Adesso c’è un’alternativa per chi trova l’Alta Velocità Torino-Milano-Roma troppo costosa: arrivano i megabus. L’omonima compagnia, operante già da oltre un decennio in Usa e in Nord Europa, avvia infatti la sua attività nel centronord del nostro paese, con automezzi che trasportano un centinaio di persone, un prezzo low cost di 15 euro a tratta e tempi poco meno che doppi rispetto a quelli della AV. Ma con un inconveniente non da poco per le infrastrutture e l’ecologia del Belpaese: lo sdoganamento, pure incentivato ed istituzionalizzato, dell’incremento del traffico collettivo su gomma; con tanti saluti ai problemi di inquinamento e congestione connessi.

Esulta – insieme al governo – l’Associazione Nazionale Autotrasporto Viaggiatori, che auspica addirittura una forte crescita del comparto; sistema che invece, secondo l’ultimo Piano Generale Nazionale della Mobilità e dei Trasporti (2001, ormai preistoria), doveva essere addirittura ridimensionato fino all’abbandono.

Colpisce su questi temi (come su molto altro) l’insipienza e l’ignoranza del governo, soddisfatto; che non perde occasione per mostrare la propria incapacità e miopia politica, non solo sui temi territoriali ed infrastrutturali, ma in generale su qualsivoglia capacità di esprimere uno straccio di programmazione innovativa ed orientata ai problemi reali.
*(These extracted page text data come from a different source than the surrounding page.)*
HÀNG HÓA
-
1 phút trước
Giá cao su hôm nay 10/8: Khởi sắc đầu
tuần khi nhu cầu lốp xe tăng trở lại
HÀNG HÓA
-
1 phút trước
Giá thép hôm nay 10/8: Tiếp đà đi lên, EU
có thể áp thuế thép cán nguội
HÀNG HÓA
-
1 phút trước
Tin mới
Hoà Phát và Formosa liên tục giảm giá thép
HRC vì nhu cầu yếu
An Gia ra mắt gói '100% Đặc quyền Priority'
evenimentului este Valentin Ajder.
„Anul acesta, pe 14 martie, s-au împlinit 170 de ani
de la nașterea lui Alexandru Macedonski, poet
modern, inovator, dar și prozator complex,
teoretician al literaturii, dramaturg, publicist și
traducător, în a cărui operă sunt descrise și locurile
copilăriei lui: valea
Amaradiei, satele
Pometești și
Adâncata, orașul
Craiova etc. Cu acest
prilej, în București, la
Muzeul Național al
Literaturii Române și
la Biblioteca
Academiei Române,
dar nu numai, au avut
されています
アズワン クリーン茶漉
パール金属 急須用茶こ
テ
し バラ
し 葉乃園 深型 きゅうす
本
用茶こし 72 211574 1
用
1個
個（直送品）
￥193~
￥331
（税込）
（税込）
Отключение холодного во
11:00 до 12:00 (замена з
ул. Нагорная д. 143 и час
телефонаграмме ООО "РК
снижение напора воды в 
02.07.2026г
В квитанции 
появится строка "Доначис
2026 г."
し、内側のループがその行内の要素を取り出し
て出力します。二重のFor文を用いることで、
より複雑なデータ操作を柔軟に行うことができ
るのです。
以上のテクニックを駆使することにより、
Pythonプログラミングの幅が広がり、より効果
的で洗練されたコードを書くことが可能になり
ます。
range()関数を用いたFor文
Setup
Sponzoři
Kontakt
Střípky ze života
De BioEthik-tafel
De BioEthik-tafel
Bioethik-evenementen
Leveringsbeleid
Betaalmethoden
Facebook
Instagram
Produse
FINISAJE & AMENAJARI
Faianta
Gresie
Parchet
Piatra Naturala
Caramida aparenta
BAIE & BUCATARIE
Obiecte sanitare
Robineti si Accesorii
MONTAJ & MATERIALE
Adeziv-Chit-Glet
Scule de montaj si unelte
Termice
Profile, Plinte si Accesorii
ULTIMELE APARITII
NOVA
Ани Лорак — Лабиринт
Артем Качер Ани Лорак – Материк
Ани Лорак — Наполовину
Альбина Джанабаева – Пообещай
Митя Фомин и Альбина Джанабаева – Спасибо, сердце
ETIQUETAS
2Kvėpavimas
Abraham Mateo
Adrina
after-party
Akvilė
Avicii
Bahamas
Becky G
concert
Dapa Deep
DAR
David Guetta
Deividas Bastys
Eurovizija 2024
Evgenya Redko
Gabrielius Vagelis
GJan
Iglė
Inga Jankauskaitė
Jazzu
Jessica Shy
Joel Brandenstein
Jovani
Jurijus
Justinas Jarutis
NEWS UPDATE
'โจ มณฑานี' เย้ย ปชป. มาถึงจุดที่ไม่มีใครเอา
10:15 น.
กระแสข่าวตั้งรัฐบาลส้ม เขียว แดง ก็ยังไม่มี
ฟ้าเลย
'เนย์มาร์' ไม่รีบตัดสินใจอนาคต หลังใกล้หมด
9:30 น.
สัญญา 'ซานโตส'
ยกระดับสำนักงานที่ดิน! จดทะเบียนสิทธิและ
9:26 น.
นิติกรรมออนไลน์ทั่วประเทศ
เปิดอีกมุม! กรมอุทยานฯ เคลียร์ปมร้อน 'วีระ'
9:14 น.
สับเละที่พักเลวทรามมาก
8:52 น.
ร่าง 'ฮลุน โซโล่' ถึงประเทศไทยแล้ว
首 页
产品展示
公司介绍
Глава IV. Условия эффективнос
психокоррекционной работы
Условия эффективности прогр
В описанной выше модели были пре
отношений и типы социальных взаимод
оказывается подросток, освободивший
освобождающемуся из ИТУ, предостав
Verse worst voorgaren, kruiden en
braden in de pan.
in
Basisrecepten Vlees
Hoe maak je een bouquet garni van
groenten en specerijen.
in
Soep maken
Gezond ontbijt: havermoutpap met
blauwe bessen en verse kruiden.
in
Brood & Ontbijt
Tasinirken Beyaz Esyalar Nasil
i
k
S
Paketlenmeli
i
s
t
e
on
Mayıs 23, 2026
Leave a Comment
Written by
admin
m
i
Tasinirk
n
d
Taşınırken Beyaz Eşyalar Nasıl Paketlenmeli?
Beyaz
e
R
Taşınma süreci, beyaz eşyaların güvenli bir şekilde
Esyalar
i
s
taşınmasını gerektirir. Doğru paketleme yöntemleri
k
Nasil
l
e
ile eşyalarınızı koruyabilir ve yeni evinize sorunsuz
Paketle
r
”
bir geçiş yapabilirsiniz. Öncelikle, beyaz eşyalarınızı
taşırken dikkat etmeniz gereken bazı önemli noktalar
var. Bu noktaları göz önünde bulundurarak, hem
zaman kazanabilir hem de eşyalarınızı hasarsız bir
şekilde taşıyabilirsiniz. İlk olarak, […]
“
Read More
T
A meno che questa capacità di vedere solo nel brevissimo periodo (il treno costa troppo? Prendete l’autobus!) senza alcuna strategia economica, né lettura delle conseguenze, non sia intenzionale; dettata dagli interessi finanziari speculativi, legati a varie lobby, non solo massoniche; evidentemente in grado di determinare le azioni dell’esecutivo.

A parte infatti l’iniquità sociale del treno “più moderno e confortevole” accessibile solo agli abbienti (con sperequazioni esasperate dall’abolizione della quasi totalità degli intercity e interregionali) – e al di là del sostegno all’aumento di vettori programmaticamente superati e ad alto impatto, come i grandi bus – è da tempo che si registra il ritorno, soprattutto privato, al traffico su gomma, come conseguenza dei nuovi assetti ferroviari a dominanza TAV, e delle nuove condizioni funzionali e tariffarie.

Da Bologna o da Firenze, per esempio, raggiungere Roma e Milano in treno, frequentemente o periodicamente, è diventato sconveniente da quando gli Eurostar si sono ridenominati “Alta Velocità”, con abbassamento di qualche minuto nei tempi di percorrenza e costi del biglietto di viaggio più che raddoppiati. Il ritorno alla mobilità privata su gomma – specie della domanda a più forte connotazione sociale – riguarda il traffico regionale e locale del centro nord, per i motivi citati; con un generale sbilanciamento degli investimenti verso la modalità Alta Velocità, rispondente a quote assai basse dell’utenza. Ma avviene anche al sud, dove a fronte di incredibili tagli al settore, anche per la regionalizzazione del trasporto locale su ferro, si è registrato un crollo generalizzato degli investimenti.

In realtà, come per la politica urbanistica, una politica dei trasporti manca totalmente, fin dall’avvento nel 2001 della berlusconiana legge Obiettivo. Che oggi Cantone definisce “criminogena” e principale alimento “dell’enorme corruzione nazionale”. Ma che Renzi e Del Rio non hanno abolito, ma solo ridimensionato; solo per renderla più credibile dal punto di vista della credibilità economico finanziaria. Mentre giace in Parlamento la proposta di legge sul contenimento del consumo di suolo, si persiste con le vecchie logiche legate alle grandi opere inutili (compreso l’assurdo e devastante Sottoattraversamento TAV di Firenze, bloccato dalla magistratura ed evidentemente abusivo, progetto che Renzi conosce bene, ma non si decide a cancellare).

Oggi il rilancio del traffico su gomma collettivo costituisce l’ulteriore corollario di tutto ciò. Con tanti saluti all’ecologia e buona pace, oltre che del Santo Padre, anche di quegli eco-ottimisti, che non mollano il partito della nazione, ostinandosi a vedere il “bicchiere mezzo pieno”. Le condizioni sociali, economiche e territoriali impongono invece il ritorno a una categoria tanto ignorata quanto invisa al nostro premier: la pianificazione. Senza una programmazione territorializzata, mirata al paesaggio, anche le istanze della green economy e della smart city diventano occasioni per le scorrerie della speculazione finanziaria, più o meno corrotta, più o meno criminale.